YESTERDAY
La ficheRéalisé par Danny Boyle – Avec Himesh Patel, Lily James, Ed Sheeran – Comédie, Musical – Grande Bretagne – 3 juillet 2019 – 1h56
Hier tout le monde connaissait les Beatles, mais aujourd’hui seul Jack se souvient de leurs chansons. Il est sur le point de devenir extrêmement célèbre. Jack Malik est un auteur-compositeur interprète en galère, dont les rêves sont en train de sombrer dans la mer qui borde le petit village où il habite en Angleterre, en dépit des encouragements d’Ellie, sa meilleure amie d’enfance qui n’a jamais cessé de croire en lui. Après un accident avec un bus pendant une étrange panne d’électricité, Jack se réveille dans un monde où il découvre que les Beatles n’ont jamais existé… ce qui va le mettre face à un sérieux cas de conscience.
La critique du film
Le réalisateur Danny Boyle (Steve Jobs) et le scénariste Richard Curtis s’attellent à une tâche ardue : rendre hommage à l’immense héritage et à l’influence toujours rayonnante de John, Paul, Ringo et George, 50 ans après la sortie de l’ultime album du groupe, « Let It Be ». Mais que se passerait-il si les Beatles n’existaient pas ? Cette fable imagine une réponse, en propulsant Jack Malik (Himesh Patel), professeur dont le rêve est de vivre de sa musique, au sommet de la gloire. Réécrivant et recomposant les tubes des Beatles de mémoire, Jack va accéder de façon supersonique à la célébrité – mais à quel prix ?
Aidé par sa manager et meilleure amie Ellie (Lily James), Jack va devenir obsédé par sa quête de succès jusqu’à abandonner en cours de route ceux qui lui sont chers. Sa rencontre avec Ed Sheeran sera alors une véritable porte d’entrée dans la cour des grands. La présence du musicien rouquin n’est d’ailleurs pas qu’un simple cameo prêtant à sourire, il permet au film d’offrir un commentaire pertinent sur le souvenir (Jack va refaire les mélodies et les arrangements des Beatles, aidé uniquement de sa mémoire) et la pop en général : les Beatles étaient décriés en 1964 par les critiques musicales tandis que la jeunesse se déhanchait sur « Can’t Buy Me Love » ou « Twist and Shout ». Ça ne vous rappelle rien ? C’est la même situation un demi-siècle plus tard avec Sheeran, détesté par la presse musicale en dépit d’un succès massif et d’une capacité à faire le pont entre la folk et le rock et des genres plus éloignés comme le r’nb ou le hip-hop. John Lennon/Ed Sheeran, même combat ?
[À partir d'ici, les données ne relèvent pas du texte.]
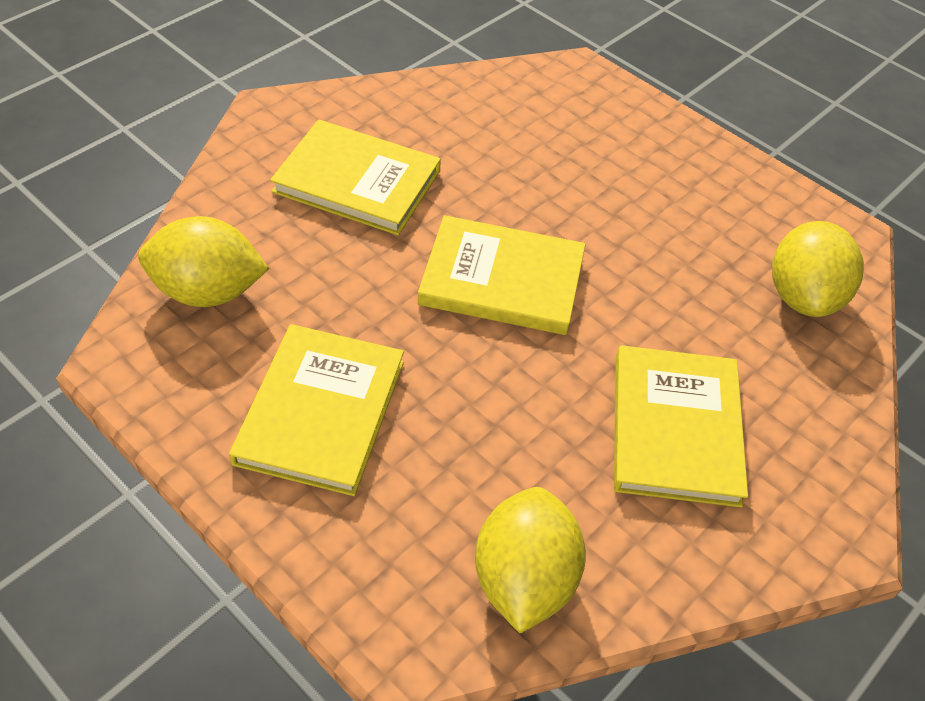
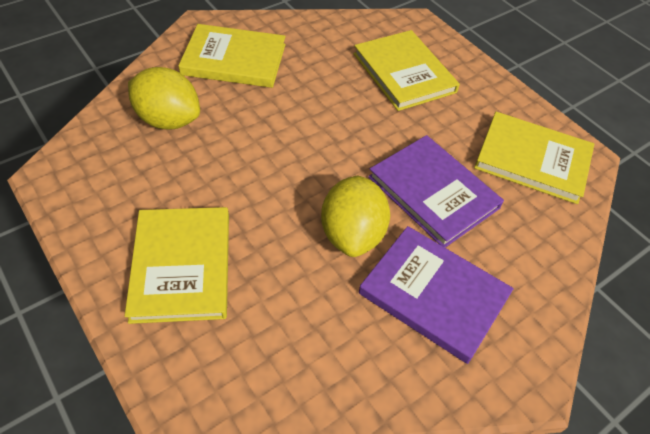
purple book: none = 0 -> [359,226,514,364] [368,135,504,248] = 2
yellow lemon: [138,216,269,307] [475,487,586,633] [772,221,864,317] = 3 -> [128,67,200,129] [321,176,390,257] = 2

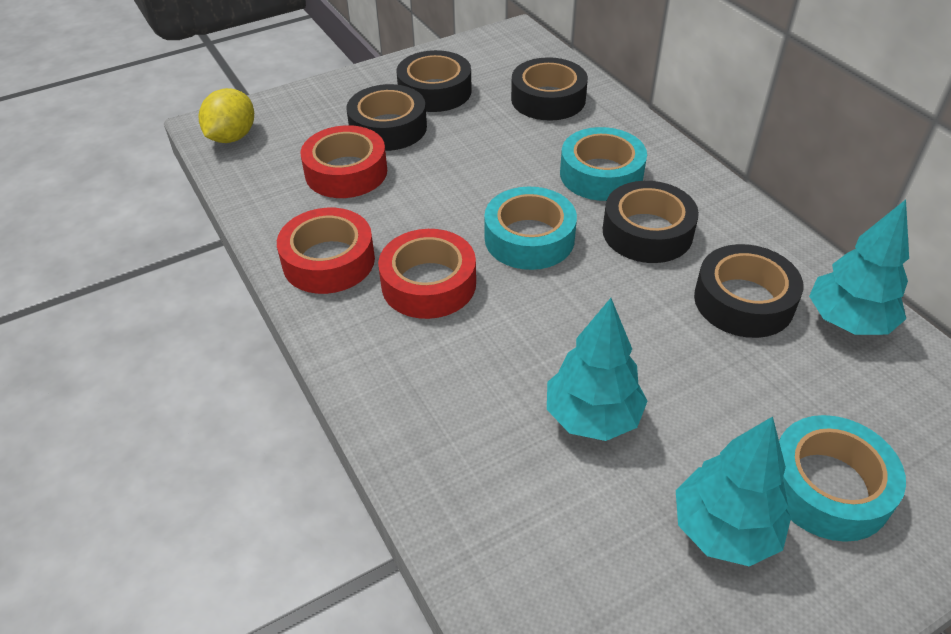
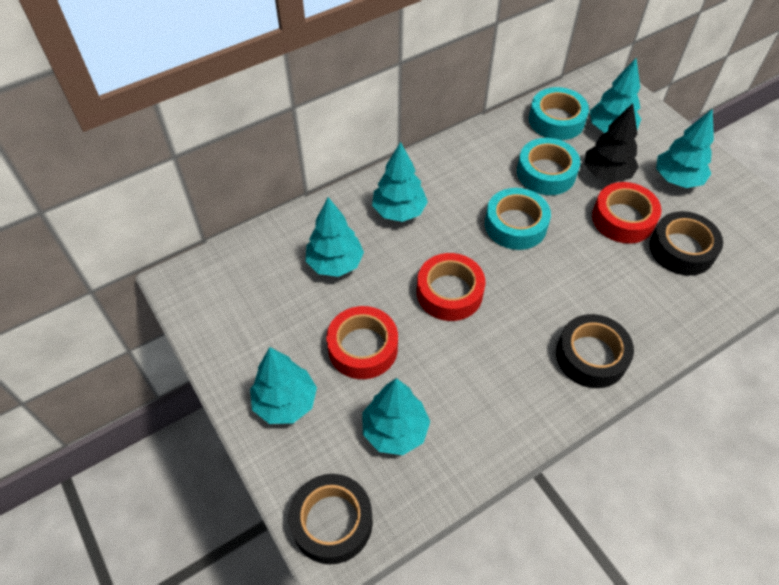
black tape: [346,84,427,151] [397,50,472,112] [511,57,588,121] [603,181,699,263] [694,244,803,338] = 5 -> [289,474,373,564] [556,314,634,388] [650,211,723,276] = 3
black tree: none = 0 -> [585,103,639,183] = 1
turquoise tree: [547,298,648,441] [676,416,791,566] [809,199,909,335] = 3 -> [250,347,317,424] [306,197,364,277] [363,378,430,455] [372,142,428,222] [590,58,641,133] [656,108,714,188] = 6
yellow lemon: [199,88,254,143] = 1 -> none = 0

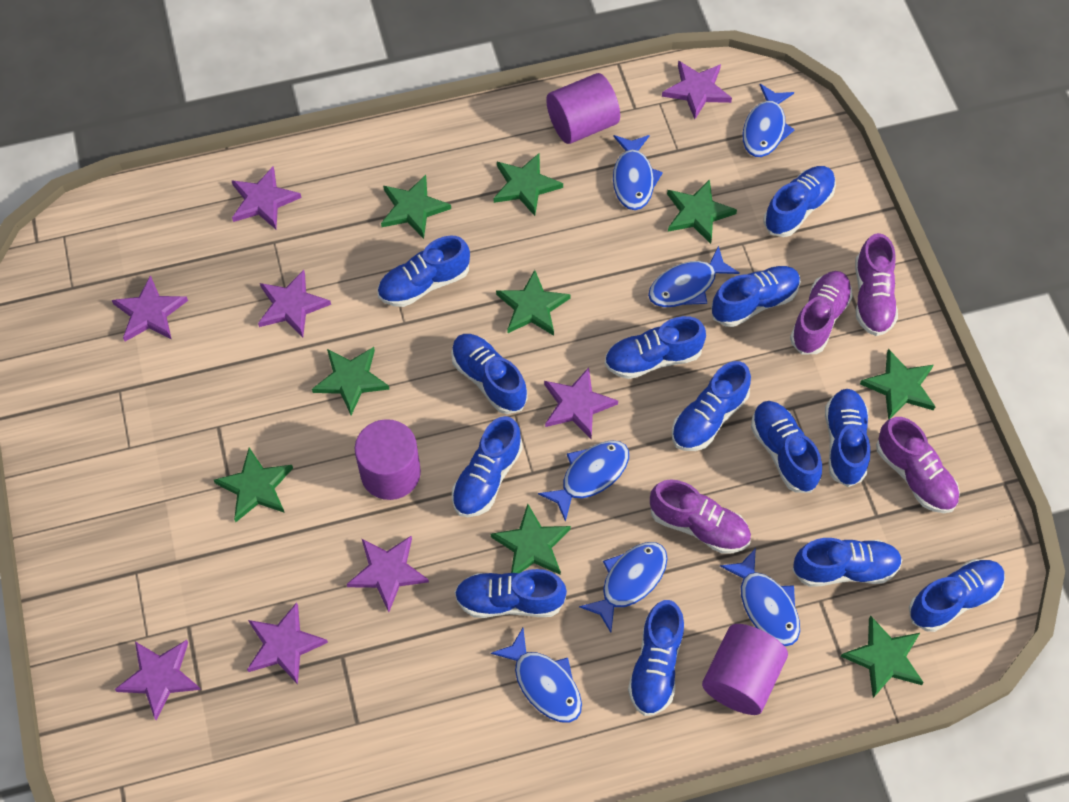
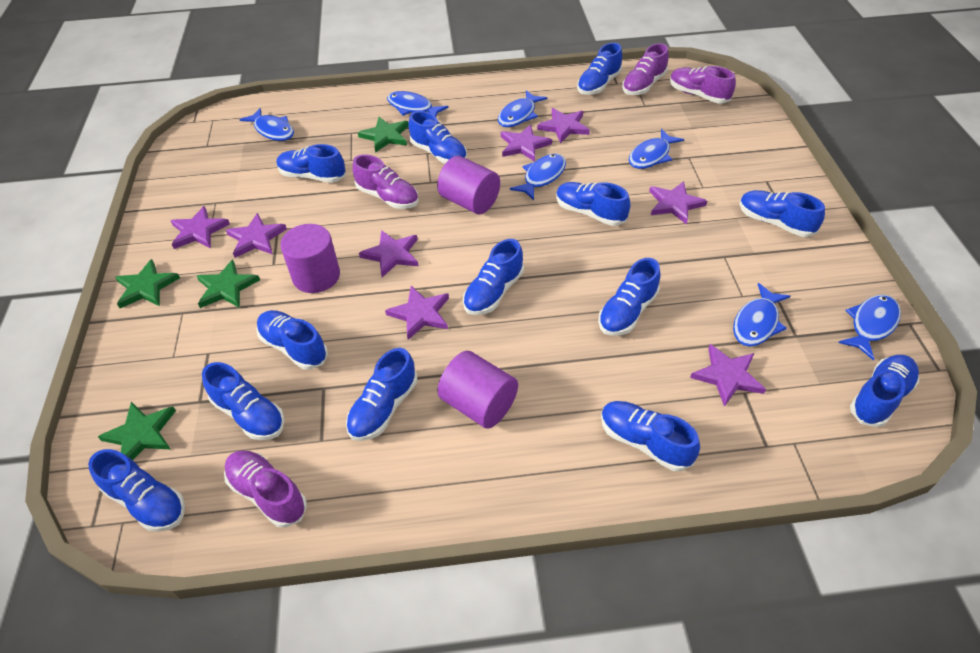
green star: [214,447,293,522] [312,347,390,415] [381,175,451,239] [491,504,571,575] [493,153,563,216] [496,270,571,336] [667,179,737,244] [841,615,924,698] [860,349,935,420] = 9 -> [98,402,176,460] [115,259,180,308] [197,260,260,308] [358,117,408,153] = 4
Seul l’avenir nous le dira, même si il est toujours réducteur de dire que c’était mieux avant et que c’est forcément moins bien aujourd’hui… C’est toutefois un angle intéressant, d’autant plus que le film se veut profondément ancré dans son époque (des références contemporaines telles que Salah, Childish Gambino ou Google, des clins d’oeil sur le politiquement correct ambiant) et où les génies anglais du siècle passés reviennent sur le devant de la scène – l’ombre de Bowie plane encore jusqu’à avoir droit à son biopic, celles de Freddie Mercury et Elton John cartonnent au cinéma…
Let it be
À travers un concept intéressant et un scénario malin regorgeant de rebondissements bien sentis, ne transgressant jamais les règles propres à son univers, Richard Curtis dissimule une love story dont il a le secret, derrière une véritable déclaration d’amour aux Beatles. Un Danny Boyle assagi, dont les fulgurances de mise en scène se font trop rare au cours de ces deux heures, s’applique pourtant derrière la caméra à délivrer un film rythmé, jamais barbant, mais trop gentillet. On peut regretter un final expédié, quelques passages obligés typiques de la rom-com, et une caricature un peu grossière de l’industrie musicale mainstream, mais il est bien difficile de bouder son plaisir devant un long-métrage si généreux et malin qui parlera autant aux initiés de la bande de Liverpool qu’aux autres.
À ceux qui s’offusqueront d’un certain classisicme à l’oeuvre dans le film, il sera aisé de répondre que c’est parfois les recettes les plus connues qui sont les plus efficaces. Et si en plus, le film peut servir de porte d’entrée aux fans d’Ed Sheeran sur « Abbey Road », « Rubber Soul » ou « Revolver », c’est une victoire de plus pour les Fab Four. Hier comme aujourd’hui, « Yesterday » plus que jamais.